Eisenhüttenstadt (eb/geh). Bei der vom Betriebsrat von ArcelorMittal Eisenhüttenstadt vor gut einer Woche kurzfristig einberufenen außerordentlichen Betriebsversammlung war auch der CDU-Landtagsabgeordnete Andreas Gliese.

„Es ist wichtig, dass wir nun alle zusammenstehen und ein Zeichen für das Werk und die Region setzen, alles in die Waagschale legen. Insofern ist es gut, dass auch Ministerpräsident Woidke da gewesen ist und die große Bedeutung und Leuchtturmfunktion des Werkes herausgestellt hat“, so Andreas Gliese.

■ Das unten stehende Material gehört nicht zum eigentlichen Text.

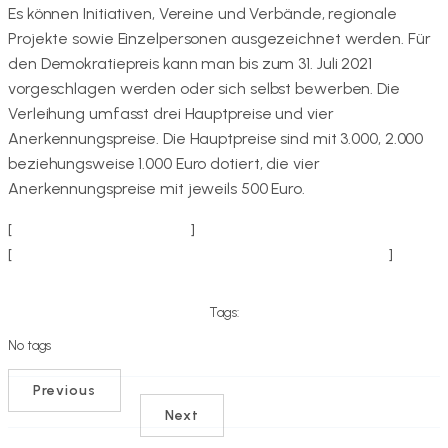
Es können Initiativen, Vereine und Verbände, regionale
Projekte sowie Einzelpersonen ausgezeichnet werden. Für
den Demokratiepreis kann man bis zum 31. Juli 2021
vorgeschlagen werden oder sich selbst bewerben. Die
Verleihung umfasst drei Hauptpreise und vier
Anerkennungspreise. Die Hauptpreise sind mit 3.000, 2.000
beziehungsweise 1.000 Euro dotiert, die vier
Anerkennungspreise mit jeweils 500 Euro.
[
denkbunt-thueringen.de
]
[
Thüringer Ministerium für Bildung, Jugend und Sport
]
Tags:
No tags
Previous
Next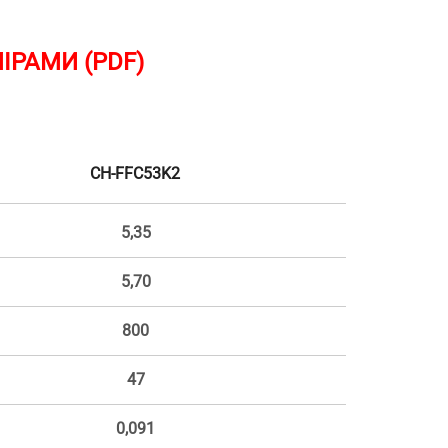
ІРАМИ (PDF)
CH-FFC53K2
5,35
5,70
800
47
0,091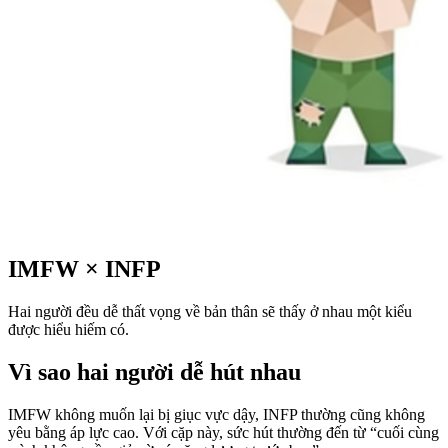
IMFW
×
INFP
Hai người đều dễ thất vọng về bản thân sẽ thấy ở nhau một kiểu
được hiểu hiếm có.
Vì sao hai người dễ hút nhau
IMFW không muốn lại bị giục vực dậy, INFP thường cũng không
yêu bằng áp lực cao. Với cặp này, sức hút thường đến từ “cuối cùng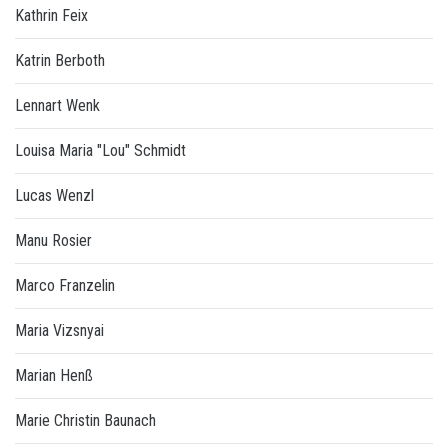
Kathrin Feix
Katrin Berboth
Lennart Wenk
Louisa Maria "Lou" Schmidt
Lucas Wenzl
Manu Rosier
Marco Franzelin
Maria Vizsnyai
Marian Henß
Marie Christin Baunach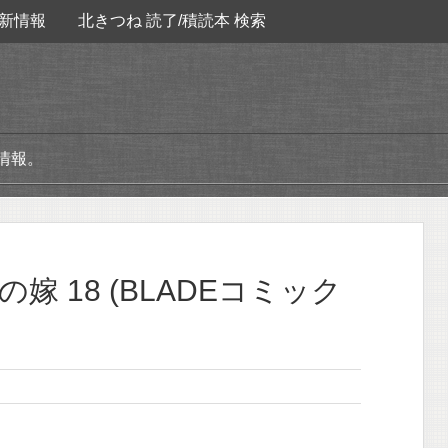
新情報
北きつね 読了/積読本 検索
情報。
嫁 18 (BLADEコミック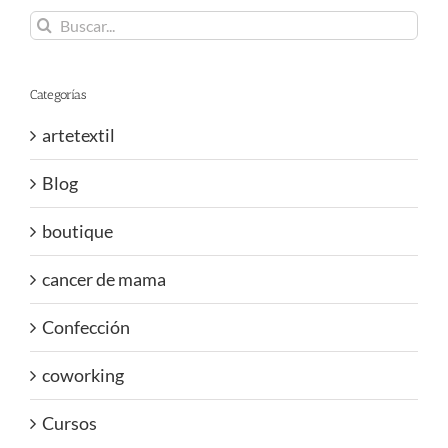
Buscar:
Categorías
artetextil
Blog
boutique
cancer de mama
Confección
coworking
Cursos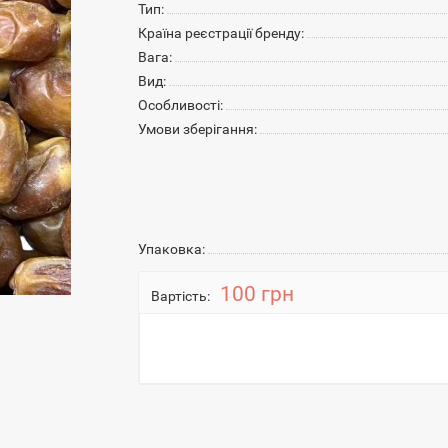
Тип:
Країна реєстрації бренду:
Вага:
Вид:
Особливості:
Умови зберігання:
Упаковка:
100 грн
Вартість: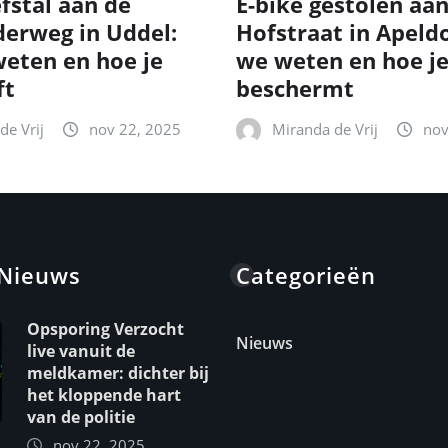
fstal aan de
E-bike gestolen aa
erweg in Uddel:
Hofstraat in Apeld
eten en hoe je
we weten en hoe je
ft
beschermt
de Vrij
nov 22, 2025
Miranda de Vrij
nov
 Nieuws
Categorieën
Opsporing Verzocht
Nieuws
live vanuit de
meldkamer: dichter bij
het kloppende hart
van de politie
nov 22, 2025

Bei den Mitarbeitern sowie in der gesamten Region hat die Ankündigung für Unruhe gesorgt, in der Flachstahlsparte künftig auf nationale Länder- statt Regionscluster zu setzen. Eisenhüttenstadt soll eine Einheit mit Bremen bilden, wäre Niederlassung, aber keine eigenständige GmbH mit eigenem Geschäftsführer mehr. Die Verantwortung für beide deutschen Werke mit Flachstahlsparte hätte den ersten Plänen nach der aktuelle Bremer Geschäftsführer in Personalunion. Betriebsrat und Gewerkschaft laufen dagegen Sturm.  Außerdem beklagen viele die schlechte Kommunikation. Der Konflikt bestehe aber mit der Konzernleitung, nicht mit der Geschäftsführung, stellen sie klar. Eine Gefahr für die Existenz des Stahlproduktionsstandorts Eisenhüttenstadt versuchte Pierre Jacobs, Vorsitzender der Geschäftsführung zu entkräften.
„Ich teile die Sorge, dass sich die Umstrukturierung und Fusion mit Bremen für Eisenhüttenstadt nachteilig auswirken wird. Der Eisenhüttenstädter Standort steht gut und solide da, hat den Fokus vor allem Richtung Osteuropa. Ich habe Bauchschmerzen damit, diese gute Ausgangssituation zur Disposition zu stellen. Gegenüber dem großen Bremen darf Eisenhüttenstadt hier nicht das Nachsehen haben. ArcelorMittal Eisenhüttenstadt bildet den prägenden industriellen Kern für die gesamte Region und darüber hinaus. Das Werk war und ist Lebensgrundlage für die Stadt. So muss es bleiben und dafür müssen jetzt alle zusammenstehen. Unserem Werk und unserer Belegschaft in Eisenhüttenstadt wurde nie etwas geschenkt. Alles musste hart erkämpft werden“, verdeutlicht Andreas Gliese mit Nachdruck, der vor und nach der Veranstaltung auch das Gespräch mit einzelnen Mittalern suchte.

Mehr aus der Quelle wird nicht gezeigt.